Thursday 20 November 2008

'Peak' Decoder Installtion & Running-In

My 'Peak' now has a decoder chip fitted, in the shape of a Lenz Silver Mini (with cable harness). Whilst I appreciate the super-slow running that can be achieved with the likes of Zimo and CTE decoders, as so amply demonstrated by Nigel C and Nick M at the AGM, I find that Lenz Mini decoders serve me well. As impressive as it is for a loco to creep along at a yard every 5 minutes it's not usually something that we need to replicate on our layouts. In the real world time is money and most train operations at done as quickly as possible, even shunting operations. So all I need from a decoder are smooth stops and starts and a respectable but not super-slow speed at 'throttle notch 1'. Certainly having the majority of my fleet on one familiar decoder type helps when it comes to decoder tweaking. I do have a few examples of CTE decoders in stock and one will be going in my 04 shunter very soon, purely on size grounds.

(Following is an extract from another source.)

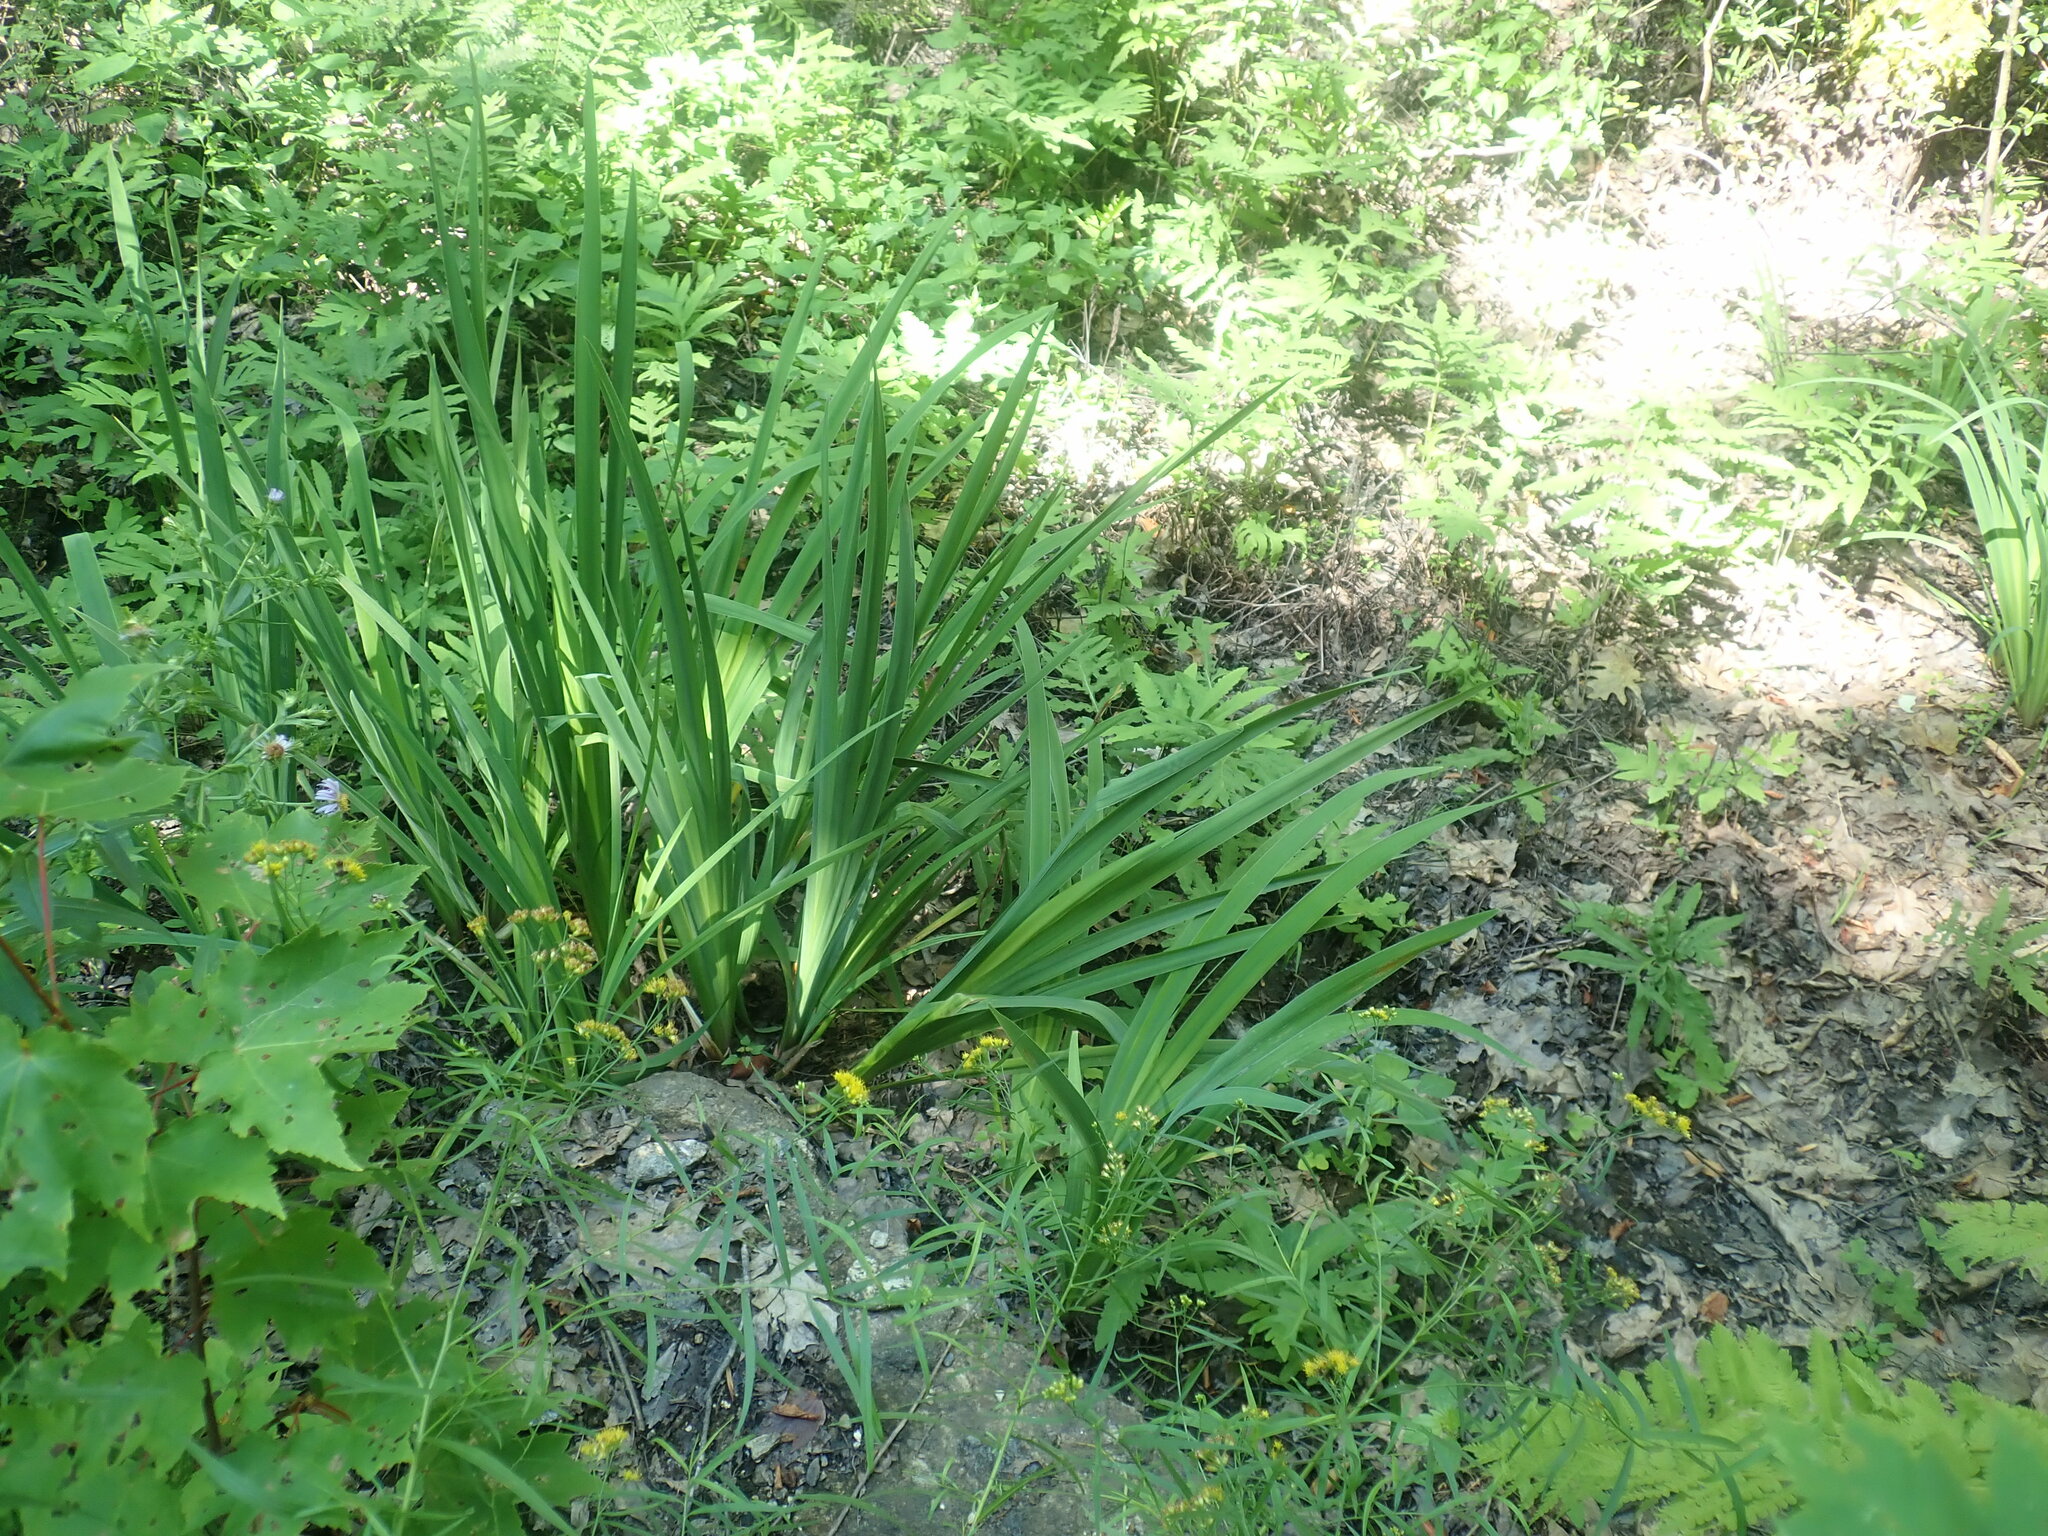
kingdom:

The picture below shows the general arrangement. The decoder sits in the milled recess, tucked on top of a slip of black fag paper for insulation purposes. I'll probably replace this with PVC insulation tape before final reassembly.

In the next shot you can see the orange wire connecting to the now isolatied motor, routed via the milled slots.

Here you can see the red and black pick-up wires connected to the two halves of the chassis block. The chassis block is drilled and tapped 12BA and a couple of terminal tags made from scrap etched nickel silver.

In the final shot we see the loco with body back on, undergoing testing and running in on a Bachrus rolling road. The cosmetic bogie outer frames have been left off so the wheels and gears can be easily observed. These are great if you don't possess a circular test-track or layout but don't rely on them 100%. At first the loco ran well on the rolling road but on the track had an intermittant and very annoying 'stall' whilst running on the first three throttle notches. I eventually stripped the bogies back down again and found a few tiny rags of plastic swarf on the rear faces of the wheels near the axles, left over from the wheel turning process. These were removed with a scalpel and the bogies reassembled, also paying attention to pick-up strip adjustment. Running is now good and it runs very slowly at throttle notch 1 without a stutter now.

The only other problen I identified was that the outer pony wheels had insufficient side play on 24" radius curves, so I removed the previously installed limiting spacers. The pony wheels now actually just kiss the inside of the narrowed cosmetic side frames on 24" curves but not enough to stop them revolving or derailing.